His conclusions about male researchers studying female subjects are based on his extensive observations of the Diola (pronounced joe-la) people. Baum has been traveling to southwestern Senegal on the African continent and conducting field research among the Diola communities, approximately 600,000 people, for more than 30 years. The modern Diola are primarily rice farmers.

Initially, Baum's work focused on pre-colonial Diola religious history during the era of the Atlantic slave trade, a period when there were male prophets. Later in his research, Baum studied the work and influence of Diola female prophets who began appearing after the French and Portuguese conquest of Diola lands in the late 1800s.

As he spent time in the Diola culture and grew older, Baum increasingly was given access to male religious elders and their shrines. Despite his improving social status, he found it was more difficult to study the rites and sacred places of women.

"My participation in the initiation of a new rain priest in January 1975, and my decision to perform a sacred dance with other men in the community, marked a decisive turning point in my fieldwork," Baum said. "This did not, however, provide a similar opening at the various women's shrines."

Baum said the most difficult topic to interview the women about was the primary women's fertility shrine, Ehugna, which was only accessible to women who had given birth. The most powerful female religious leader refused to be interviewed about anything related to her shrine.

"She told me that the day I give birth to a child, I should come to her and she would explain everything about Ehugna," Baum said. "That night, I dreamed I was pregnant.
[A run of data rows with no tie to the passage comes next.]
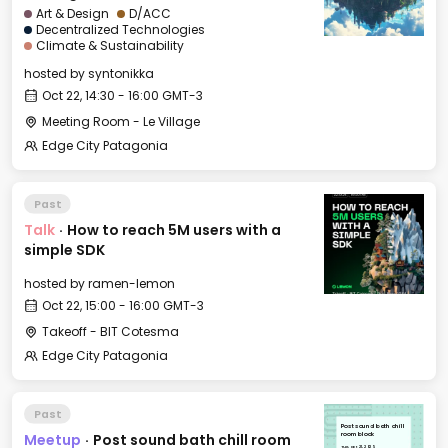
Art & Design
D/ACC
Decentralized Technologies
Climate & Sustainability
hosted by
syntonikka
Oct 22, 14:30 - 16:00 GMT-3
Meeting Room - Le Village
Edge City Patagonia
Past
Talk
·
How to reach 5M users with a
simple SDK
hosted by
ramen-lemon
Oct 22, 15:00 - 16:00 GMT-3
Takeoff - BIT Cotesma
Edge City Patagonia
Past
Post sound bath chill
Meetup
·
Post sound bath chill room
room block
Tue, Oct 21, 2025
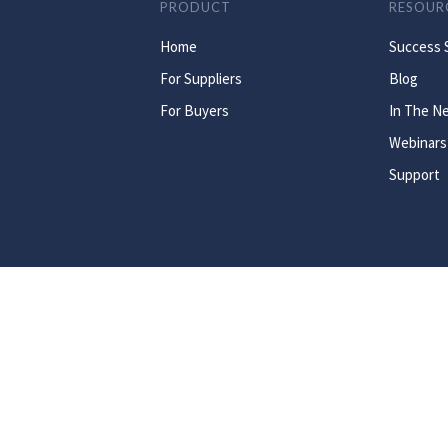
PRODUCT
RESOUR
Home
Success 
For Suppliers
Blog
For Buyers
In The N
Webinars
Support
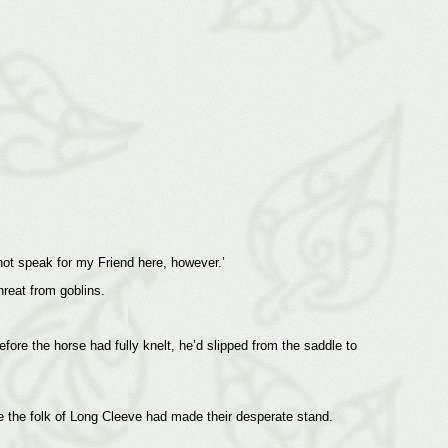
not speak for my Friend here, however.’
hreat from goblins.
fore the horse had fully knelt, he’d slipped from the saddle to
e the folk of Long Cleeve had made their desperate stand.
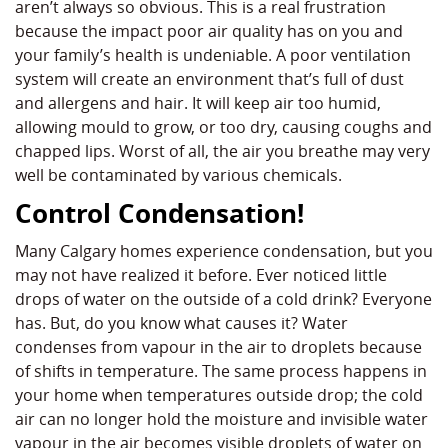
aren’t always so obvious. This is a real frustration
because the impact poor air quality has on you and
your family’s health is undeniable. A poor ventilation
system will create an environment that’s full of dust
and allergens and hair. It will keep air too humid,
allowing mould to grow, or too dry, causing coughs and
chapped lips. Worst of all, the air you breathe may very
well be contaminated by various chemicals.
Control Condensation!
Many Calgary homes experience condensation, but you
may not have realized it before. Ever noticed little
drops of water on the outside of a cold drink? Everyone
has. But, do you know what causes it? Water
condenses from vapour in the air to droplets because
of shifts in temperature. The same process happens in
your home when temperatures outside drop; the cold
air can no longer hold the moisture and invisible water
vapour in the air becomes visible droplets of water on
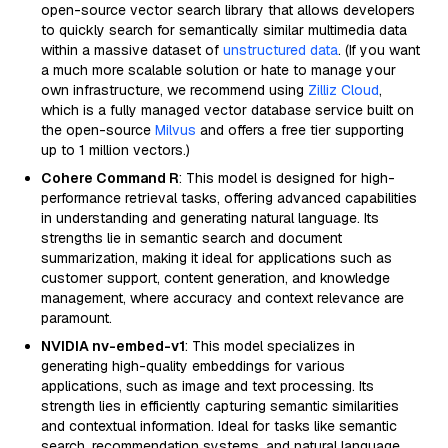
open-source vector search library that allows developers
to quickly search for semantically similar multimedia data
within a massive dataset of
unstructured data
. (If you want
a much more scalable solution or hate to manage your
own infrastructure, we recommend using
Zilliz Cloud
,
which is a fully managed vector database service built on
the open-source
Milvus
and offers a free tier supporting
up to 1 million vectors.)
Cohere Command R
: This model is designed for high-
performance retrieval tasks, offering advanced capabilities
in understanding and generating natural language. Its
strengths lie in semantic search and document
summarization, making it ideal for applications such as
customer support, content generation, and knowledge
management, where accuracy and context relevance are
paramount.
NVIDIA nv-embed-v1
: This model specializes in
generating high-quality embeddings for various
applications, such as image and text processing. Its
strength lies in efficiently capturing semantic similarities
and contextual information. Ideal for tasks like semantic
search, recommendation systems, and natural language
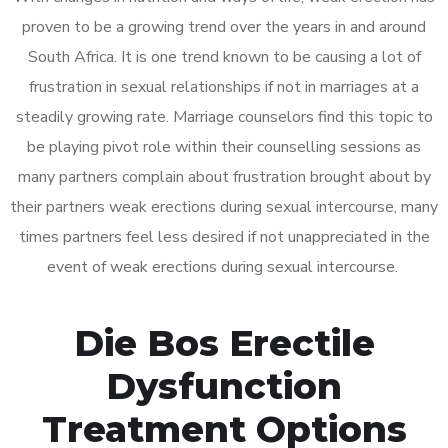
proven to be a growing trend over the years in and around
South Africa. It is one trend known to be causing a lot of
frustration in sexual relationships if not in marriages at a
steadily growing rate. Marriage counselors find this topic to
be playing pivot role within their counselling sessions as
many partners complain about frustration brought about by
their partners weak erections during sexual intercourse, many
times partners feel less desired if not unappreciated in the
event of weak erections during sexual intercourse.
Die Bos Erectile
Dysfunction
Treatment Options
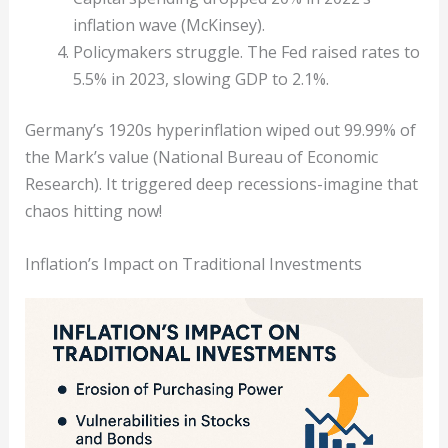
inflation wave (McKinsey).
Policymakers struggle. The Fed raised rates to
5.5% in 2023, slowing GDP to 2.1%.
Germany’s 1920s hyperinflation wiped out 99.99% of
the Mark’s value (National Bureau of Economic
Research). It triggered deep recessions-imagine that
chaos hitting now!
Inflation’s Impact on Traditional Investments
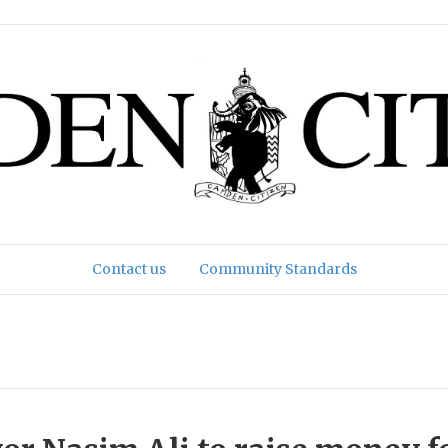
Contact us
Community Standards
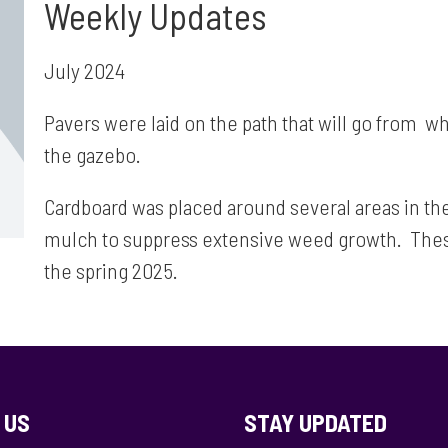
Weekly Updates
July 2024
Pavers were laid on the path that will go from wh
the gazebo.
Cardboard was placed around several areas in the
mulch to suppress extensive weed growth. These 
the spring 2025.
 US
STAY UPDATED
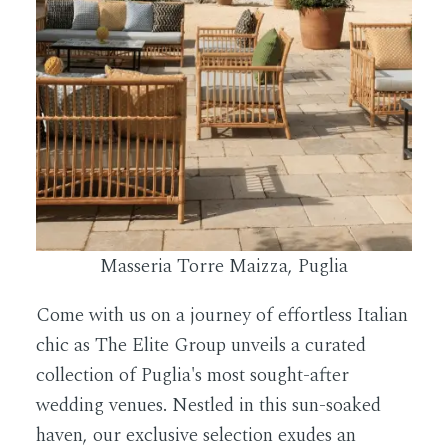
Masseria Torre Maizza, Puglia
Come with us on a journey of effortless Italian
chic as The Elite Group unveils a curated
collection of Puglia's most sought-after
wedding venues. Nestled in this sun-soaked
haven, our exclusive selection exudes an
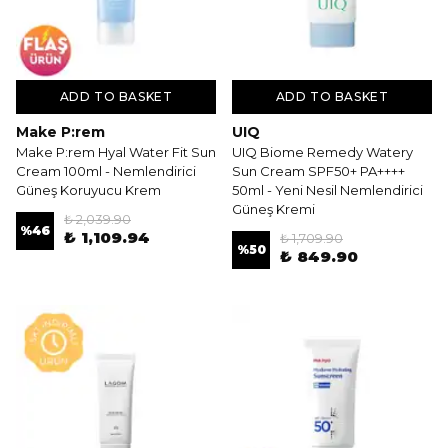
ADD TO BASKET
ADD TO BASKET
Make P:rem
UIQ
Make P:rem Hyal Water Fit Sun
UIQ Biome Remedy Watery
Cream 100ml - Nemlendirici
Sun Cream SPF50+ PA++++
Güneş Koruyucu Krem
50ml - Yeni Nesil Nemlendirici
Güneş Kremi
₺ 2,039.90
%
46
₺ 1,109.94
₺ 1,709.90
%
50
₺ 849.90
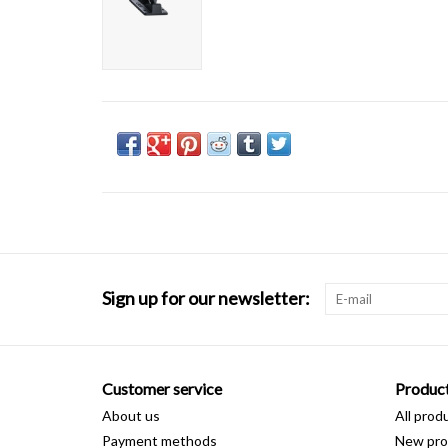
Sign up for our newsletter:
Customer service
Produc
About us
All prod
Payment methods
New pro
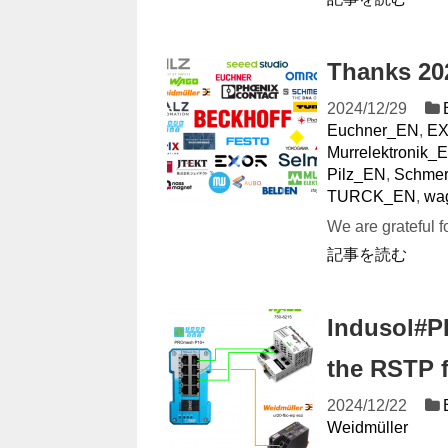
Thanks 20
2024/12/29
Euchner_EN
,
E
Murrelektronik_
Pilz_EN
,
Schmer
TURCK_EN
,
wa
We are grateful f
記事を読む
Indusol#P
the RSTP 
2024/12/22
Weidmüller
I told her about the dream; she laughed and said it was not good enough."

Baum was able to collect information for his study of the Diola through a gradually widening network of women. This information was restricted, however, because they taught him only what was permissible for men to know.

"There are limits to this knowledge," Baum said. "I could not attend the women's fertility shrine, which is the focal point of women's ritual lives. If I had gone to the maternity house, which is where young women receive their final instruction on what it means to be a woman in Diola society, I would have been ostracized from the men's shrines and societies. Many Diola consider men visiting the maternity house a serious violation that could result in death."

When granted the rare interview with a Diola prophetess, Baum was not permitted to take notes or use a recording device, but he had to rely on memory to recall the often hours-long sessions. The prophetess would speak freely of rain shrines and community oriented teachings, but was not willing to comment on her sacred work associated with Ehugna - no men allowed.

Baum's study, "From a Boy Not Seeking a Wife to a Man Discussing Prophetic Women, A Male Fieldworker Among Diola Women in Senegal 1974-2005," was recently published in the journal Men and Masculinities.